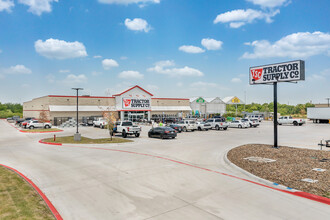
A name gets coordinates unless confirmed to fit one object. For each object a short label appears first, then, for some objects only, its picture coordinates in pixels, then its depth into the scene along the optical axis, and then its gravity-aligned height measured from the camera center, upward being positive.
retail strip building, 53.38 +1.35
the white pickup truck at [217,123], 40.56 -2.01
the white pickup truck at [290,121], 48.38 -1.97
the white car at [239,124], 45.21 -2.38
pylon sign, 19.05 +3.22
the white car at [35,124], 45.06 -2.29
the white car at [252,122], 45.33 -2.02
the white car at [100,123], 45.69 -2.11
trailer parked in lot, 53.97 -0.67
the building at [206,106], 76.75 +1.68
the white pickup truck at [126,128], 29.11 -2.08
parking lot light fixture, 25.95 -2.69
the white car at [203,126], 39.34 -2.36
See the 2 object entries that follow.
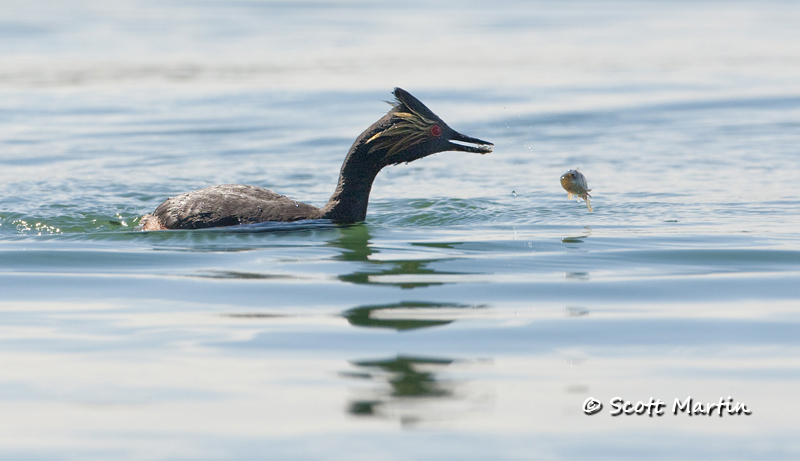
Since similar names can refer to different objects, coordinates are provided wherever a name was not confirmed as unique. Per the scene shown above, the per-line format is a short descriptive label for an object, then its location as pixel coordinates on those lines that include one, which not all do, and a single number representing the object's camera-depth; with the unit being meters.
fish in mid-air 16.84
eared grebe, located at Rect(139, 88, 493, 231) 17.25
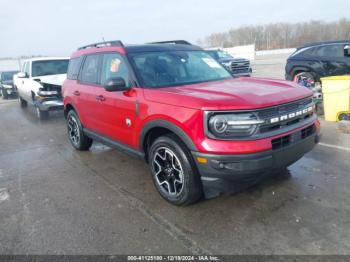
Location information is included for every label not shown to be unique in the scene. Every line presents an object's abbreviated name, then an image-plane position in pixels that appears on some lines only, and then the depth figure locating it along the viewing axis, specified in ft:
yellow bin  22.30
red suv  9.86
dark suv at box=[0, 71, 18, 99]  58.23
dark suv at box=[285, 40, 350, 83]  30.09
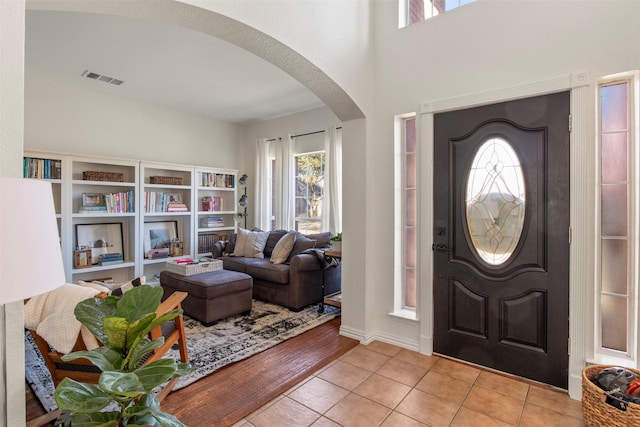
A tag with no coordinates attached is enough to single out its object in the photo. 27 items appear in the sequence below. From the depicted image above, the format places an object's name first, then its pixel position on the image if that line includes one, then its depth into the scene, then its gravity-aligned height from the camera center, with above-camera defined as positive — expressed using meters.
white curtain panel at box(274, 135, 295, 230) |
...
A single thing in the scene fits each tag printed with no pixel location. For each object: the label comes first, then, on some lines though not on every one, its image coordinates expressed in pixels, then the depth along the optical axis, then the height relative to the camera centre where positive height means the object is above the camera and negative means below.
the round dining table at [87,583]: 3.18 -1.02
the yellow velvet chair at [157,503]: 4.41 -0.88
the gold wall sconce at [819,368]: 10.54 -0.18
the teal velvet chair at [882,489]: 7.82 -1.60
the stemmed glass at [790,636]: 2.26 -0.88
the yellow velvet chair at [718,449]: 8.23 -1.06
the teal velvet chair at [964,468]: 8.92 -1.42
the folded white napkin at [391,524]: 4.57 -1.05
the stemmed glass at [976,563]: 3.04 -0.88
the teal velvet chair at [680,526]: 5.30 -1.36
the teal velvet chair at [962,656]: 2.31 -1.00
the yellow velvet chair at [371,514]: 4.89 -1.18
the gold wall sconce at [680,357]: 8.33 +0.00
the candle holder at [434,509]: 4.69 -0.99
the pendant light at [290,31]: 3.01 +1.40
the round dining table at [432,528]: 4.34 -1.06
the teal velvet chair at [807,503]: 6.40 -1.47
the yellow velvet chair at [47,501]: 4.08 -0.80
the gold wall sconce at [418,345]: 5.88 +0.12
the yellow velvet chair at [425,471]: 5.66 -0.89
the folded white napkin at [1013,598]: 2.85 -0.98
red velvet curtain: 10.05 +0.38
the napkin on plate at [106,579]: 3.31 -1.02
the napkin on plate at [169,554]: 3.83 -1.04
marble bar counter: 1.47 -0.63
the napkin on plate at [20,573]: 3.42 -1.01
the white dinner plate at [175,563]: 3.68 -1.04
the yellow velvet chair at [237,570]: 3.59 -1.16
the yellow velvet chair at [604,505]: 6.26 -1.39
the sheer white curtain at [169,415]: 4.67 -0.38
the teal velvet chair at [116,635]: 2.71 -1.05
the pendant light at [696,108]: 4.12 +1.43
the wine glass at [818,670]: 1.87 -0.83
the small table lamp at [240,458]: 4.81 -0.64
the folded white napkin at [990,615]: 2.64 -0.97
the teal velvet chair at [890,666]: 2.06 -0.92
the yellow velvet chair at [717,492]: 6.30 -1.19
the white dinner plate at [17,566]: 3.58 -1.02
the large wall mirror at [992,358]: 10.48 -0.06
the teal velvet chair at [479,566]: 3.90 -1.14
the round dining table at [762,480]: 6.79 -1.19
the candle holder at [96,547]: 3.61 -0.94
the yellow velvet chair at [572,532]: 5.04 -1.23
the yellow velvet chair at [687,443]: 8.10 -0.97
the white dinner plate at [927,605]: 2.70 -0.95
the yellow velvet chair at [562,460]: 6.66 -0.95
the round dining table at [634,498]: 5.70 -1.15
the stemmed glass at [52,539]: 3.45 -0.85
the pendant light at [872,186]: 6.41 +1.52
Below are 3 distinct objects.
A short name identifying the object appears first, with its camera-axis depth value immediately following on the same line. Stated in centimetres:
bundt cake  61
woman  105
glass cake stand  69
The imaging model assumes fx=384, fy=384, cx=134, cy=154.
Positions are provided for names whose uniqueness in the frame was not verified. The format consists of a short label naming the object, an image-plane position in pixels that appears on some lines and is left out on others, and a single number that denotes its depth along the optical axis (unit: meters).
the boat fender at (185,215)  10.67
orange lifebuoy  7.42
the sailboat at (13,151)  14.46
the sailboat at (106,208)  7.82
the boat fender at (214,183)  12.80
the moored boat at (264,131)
---
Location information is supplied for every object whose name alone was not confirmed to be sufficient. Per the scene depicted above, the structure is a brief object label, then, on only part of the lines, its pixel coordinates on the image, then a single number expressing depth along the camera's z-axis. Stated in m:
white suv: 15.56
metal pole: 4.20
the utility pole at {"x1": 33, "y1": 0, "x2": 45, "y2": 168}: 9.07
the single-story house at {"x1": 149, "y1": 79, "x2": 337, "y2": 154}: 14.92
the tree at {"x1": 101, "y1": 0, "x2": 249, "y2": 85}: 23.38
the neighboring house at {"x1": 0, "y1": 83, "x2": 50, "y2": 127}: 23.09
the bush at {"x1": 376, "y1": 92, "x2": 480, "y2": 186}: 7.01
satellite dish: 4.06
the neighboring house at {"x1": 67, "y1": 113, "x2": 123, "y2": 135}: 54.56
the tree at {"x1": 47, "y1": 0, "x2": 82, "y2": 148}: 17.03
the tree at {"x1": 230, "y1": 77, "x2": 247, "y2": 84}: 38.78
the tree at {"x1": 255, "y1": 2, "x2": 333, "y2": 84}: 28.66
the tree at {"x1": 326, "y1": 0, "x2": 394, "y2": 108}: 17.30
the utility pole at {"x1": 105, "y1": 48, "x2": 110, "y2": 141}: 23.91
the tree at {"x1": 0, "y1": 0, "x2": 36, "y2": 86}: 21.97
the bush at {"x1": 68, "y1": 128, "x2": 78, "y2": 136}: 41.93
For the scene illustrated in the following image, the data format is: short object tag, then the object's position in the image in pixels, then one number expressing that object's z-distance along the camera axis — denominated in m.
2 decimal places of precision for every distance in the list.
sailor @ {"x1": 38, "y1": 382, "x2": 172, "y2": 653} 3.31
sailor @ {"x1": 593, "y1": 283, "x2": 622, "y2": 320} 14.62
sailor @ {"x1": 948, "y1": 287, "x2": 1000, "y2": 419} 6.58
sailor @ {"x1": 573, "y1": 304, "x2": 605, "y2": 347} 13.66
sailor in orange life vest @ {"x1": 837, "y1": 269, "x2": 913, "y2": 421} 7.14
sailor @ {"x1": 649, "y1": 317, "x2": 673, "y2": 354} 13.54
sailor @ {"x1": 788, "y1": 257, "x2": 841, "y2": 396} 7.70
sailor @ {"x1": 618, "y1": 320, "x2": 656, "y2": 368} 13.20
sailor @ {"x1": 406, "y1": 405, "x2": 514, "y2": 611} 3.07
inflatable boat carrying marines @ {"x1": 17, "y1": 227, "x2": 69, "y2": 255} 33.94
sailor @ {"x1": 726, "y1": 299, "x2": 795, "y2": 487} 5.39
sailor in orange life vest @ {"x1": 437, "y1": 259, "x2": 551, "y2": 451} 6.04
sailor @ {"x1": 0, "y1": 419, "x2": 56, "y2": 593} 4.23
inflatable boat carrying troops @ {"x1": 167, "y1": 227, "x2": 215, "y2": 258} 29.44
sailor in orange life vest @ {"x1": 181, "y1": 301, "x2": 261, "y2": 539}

### What to produce:
In the listing above, find the line containing "the stemmed glass at [52,539]: 3.45 -0.85" and the line containing "glass cake stand", then repeat those two lines and everything between them exactly.

### Answer to this problem:
the stemmed glass at [52,539]: 3.45 -0.85
the pendant light at [872,186]: 6.41 +1.52
Below are 3 distinct objects.
A short name identifying the object appears first, with its camera-axis depth value immediately following on the same line. Stated in centimetres:
bundt cake  61
woman  105
glass cake stand  69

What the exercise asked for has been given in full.